Hi! 

Normally, people will choose "lazy" method, define default charset as 
'utf8'. But based on the information of mysql, one might be able to define at 
table level as 'utf-8' instead of whole database charset. 
In normal case, only certain table or certain "col" might store 
'utf-8' data. Hence I would like to use: define table or specific 
colum as 'utf-8' when I create a table where I expect the table or 
"col" most likely hold unicode data. 

Regards 

Zhi 



Adam Fields <[EMAIL PROTECTED]> wrote:

>On Thu, May 12, 2005 at 10:08:33PM +0300, Gleb Paharenko wrote:
>> Hello.
>> 
>> > Is this a known issue?
>> 
>> It is interesting for me. According to the:
>> 
>>   http://dev.mysql.com/doc/mysql/en/charset-metadata.html
>> 
>> MySQL stores usernames in utf8. Yes, you should convert your
>> tables to utf8, however, in my opinion, you don't have to do
>> this with 'mysql' database. Could you lose the characters from the
>> users' names due to other reasons (wrong character set for your client
>> application)?
>
>I suppose that's possible. This was done through the stock mysql
>client, which defaults to latin1 even if you set the server character
>set to utf8 (which makes sense, as most terminals don't support utf8).

→ **DATA**:
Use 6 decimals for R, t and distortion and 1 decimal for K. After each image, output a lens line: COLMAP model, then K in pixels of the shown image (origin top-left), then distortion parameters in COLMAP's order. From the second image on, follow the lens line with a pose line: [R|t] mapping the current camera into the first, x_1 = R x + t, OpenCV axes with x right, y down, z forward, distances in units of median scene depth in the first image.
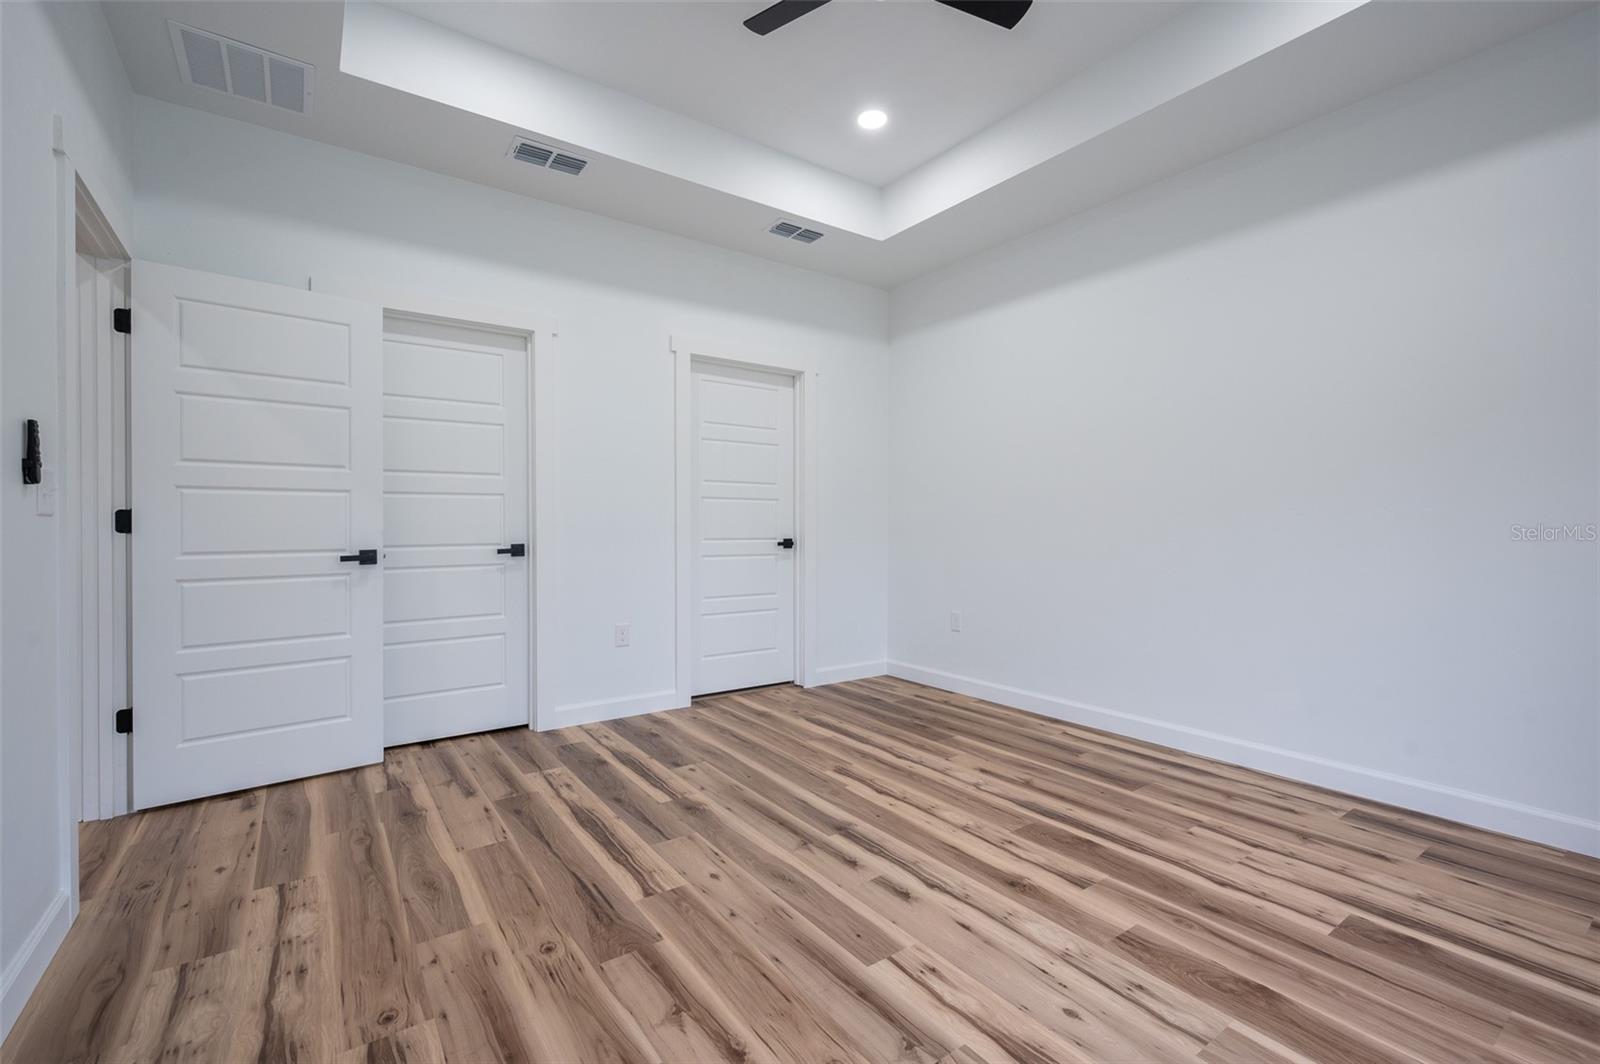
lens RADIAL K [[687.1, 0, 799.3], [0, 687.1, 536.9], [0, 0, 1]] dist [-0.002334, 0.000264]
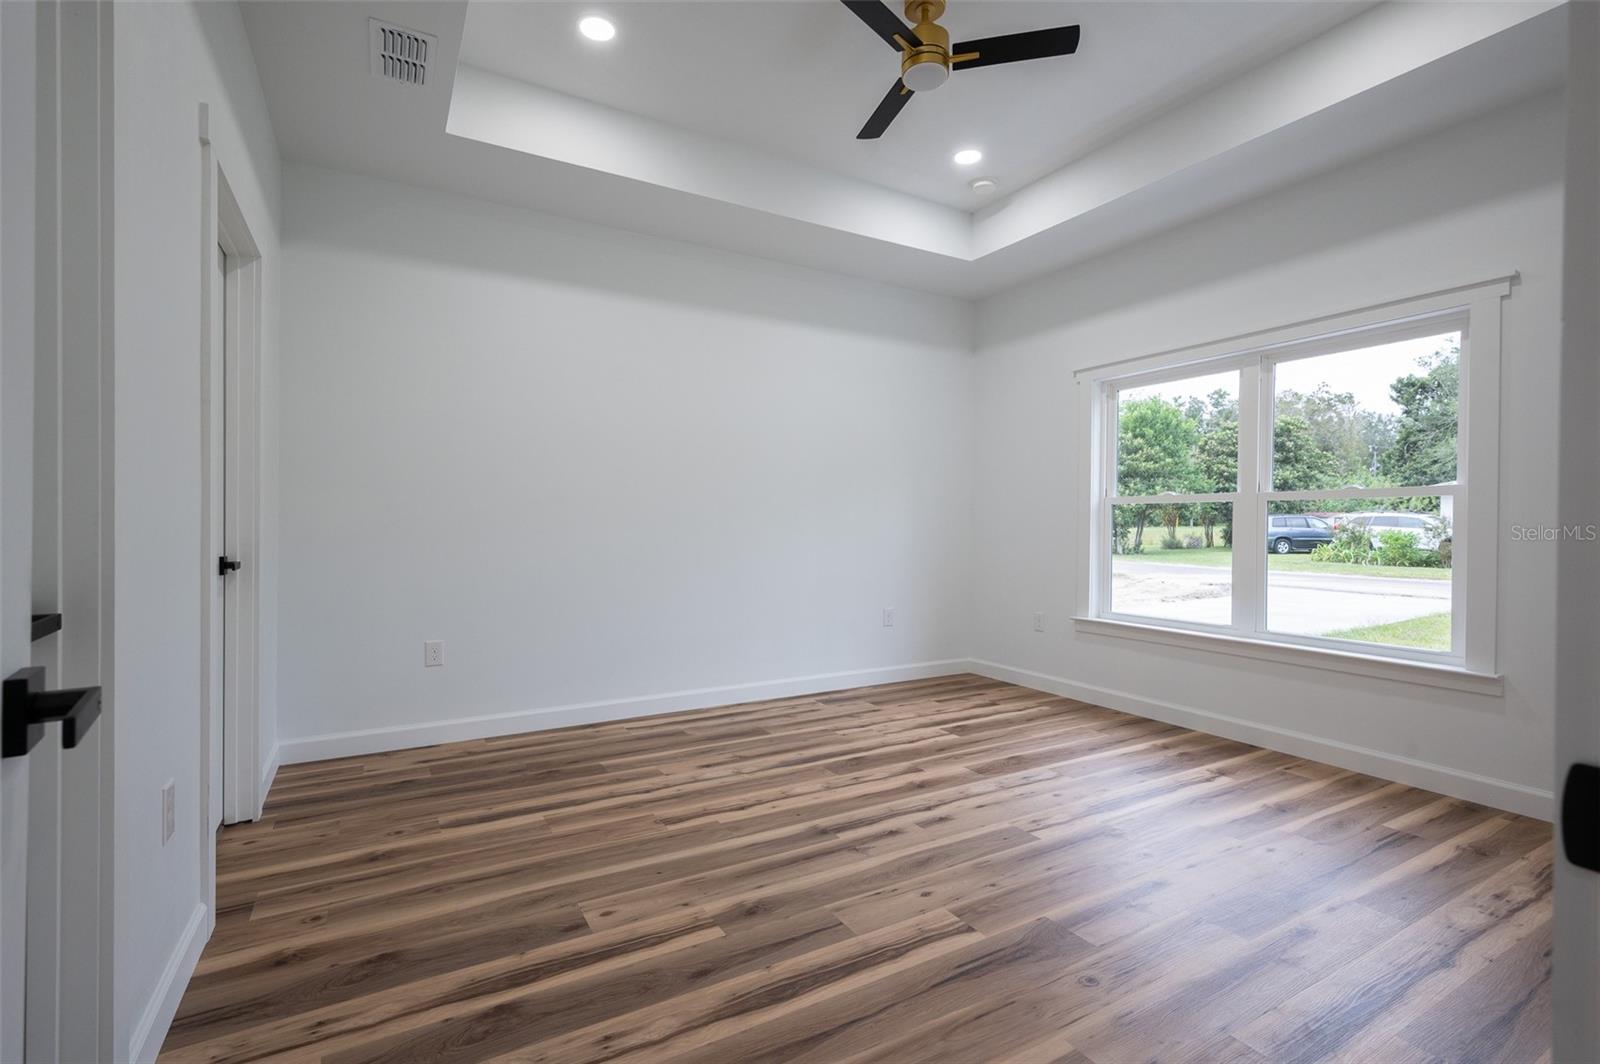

→ **TASK A**: Name every person mentioned in the email thread on MySQL character sets.
→ **TASK B**: Translate this sentence from the email thread on MySQL character sets into Spanish: "MySQL stores usernames in utf8."
→ **TASK C**: Carry on the email thread on MySQL character sets from the point where it stops.

→ **ANSWER BOX A**:
Zhi
Adam Fields
Gleb Paharenko

→ **ANSWER BOX B**: MySQL almacena los nombres de usuario en utf8.

→ **ANSWER BOX C**:
>
>Is there something else I should be doing to create new users post
>4.1?
>
>Is this behavior something I should be worried about? (I am,
>currently.)
>
>
>> Adam Fields <[EMAIL PROTECTED]> wrote:
>> > I changed the default character set on a 4.1 server to utf8.
>> > 
>> > As expected, this caused the lengths of character fields to be
>> > shortened, requiring alter table to be run on them to extend the
>> > lengths.
>> > 
>> > But I didn't expect that this would also shorten the mysql system
>> > tables (the "mysql" db), so that usernames for newly inserted users
>> > have been truncated to fit the next field lengths.
>> > 
>> > Is this a known issue?
>> > 
>> > Should I set the character set for the mysql db back to latin1?
>> > Running "alter table" on the mysql tables to extend all of the column
>> > lengths seems like a bad idea, but seems like what's recommended for
>> > other tables in the manual.
>> > 
>> > Also, on a related note, these are really big tables, and running
>> > alter table on them to modify the column lengths is taking a LOOONG
>> > time. Any hints on speeding this up?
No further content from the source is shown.